• Exercise details:
All lines in the records below with the word "plant" must be returned.

====== Study material ======

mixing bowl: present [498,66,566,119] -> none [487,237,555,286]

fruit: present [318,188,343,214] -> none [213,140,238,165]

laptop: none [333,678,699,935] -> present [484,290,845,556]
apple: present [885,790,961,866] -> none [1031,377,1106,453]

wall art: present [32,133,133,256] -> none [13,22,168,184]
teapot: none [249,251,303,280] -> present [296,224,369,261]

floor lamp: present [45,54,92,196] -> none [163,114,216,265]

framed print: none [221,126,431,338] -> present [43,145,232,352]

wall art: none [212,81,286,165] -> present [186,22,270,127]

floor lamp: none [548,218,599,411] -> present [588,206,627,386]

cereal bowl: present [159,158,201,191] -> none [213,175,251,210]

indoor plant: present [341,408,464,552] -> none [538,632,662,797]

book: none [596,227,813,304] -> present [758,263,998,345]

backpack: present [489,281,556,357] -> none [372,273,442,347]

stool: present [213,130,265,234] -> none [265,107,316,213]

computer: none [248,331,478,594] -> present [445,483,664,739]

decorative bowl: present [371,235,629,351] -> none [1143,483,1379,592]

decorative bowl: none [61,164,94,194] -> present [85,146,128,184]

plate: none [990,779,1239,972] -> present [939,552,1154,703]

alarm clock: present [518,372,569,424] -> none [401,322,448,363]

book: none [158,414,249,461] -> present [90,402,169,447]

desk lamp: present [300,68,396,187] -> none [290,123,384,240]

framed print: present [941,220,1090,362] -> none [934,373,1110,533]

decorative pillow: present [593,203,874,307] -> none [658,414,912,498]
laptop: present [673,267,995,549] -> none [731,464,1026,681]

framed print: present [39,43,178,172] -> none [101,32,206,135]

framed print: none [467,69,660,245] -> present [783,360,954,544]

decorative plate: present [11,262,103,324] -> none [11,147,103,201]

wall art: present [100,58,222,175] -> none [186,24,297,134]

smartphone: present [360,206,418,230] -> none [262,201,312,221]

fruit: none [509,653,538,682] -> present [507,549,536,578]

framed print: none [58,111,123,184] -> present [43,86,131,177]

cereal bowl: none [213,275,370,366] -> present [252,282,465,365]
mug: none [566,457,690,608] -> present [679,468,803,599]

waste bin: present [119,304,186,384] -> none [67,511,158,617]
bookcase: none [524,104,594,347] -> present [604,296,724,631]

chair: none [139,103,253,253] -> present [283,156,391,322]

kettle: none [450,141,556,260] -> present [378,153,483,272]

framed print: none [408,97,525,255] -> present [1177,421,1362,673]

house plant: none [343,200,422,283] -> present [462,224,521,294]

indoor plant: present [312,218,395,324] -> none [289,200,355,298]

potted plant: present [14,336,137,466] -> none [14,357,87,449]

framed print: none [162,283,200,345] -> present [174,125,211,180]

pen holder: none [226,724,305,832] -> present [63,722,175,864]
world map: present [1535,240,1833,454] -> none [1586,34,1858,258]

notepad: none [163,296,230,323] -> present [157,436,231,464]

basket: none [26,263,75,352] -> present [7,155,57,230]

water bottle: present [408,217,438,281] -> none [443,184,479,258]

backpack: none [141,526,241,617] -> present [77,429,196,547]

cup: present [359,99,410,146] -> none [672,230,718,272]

======

• Response area:
indoor plant: present [341,408,464,552] -> none [538,632,662,797]
house plant: none [343,200,422,283] -> present [462,224,521,294]
indoor plant: present [312,218,395,324] -> none [289,200,355,298]
potted plant: present [14,336,137,466] -> none [14,357,87,449]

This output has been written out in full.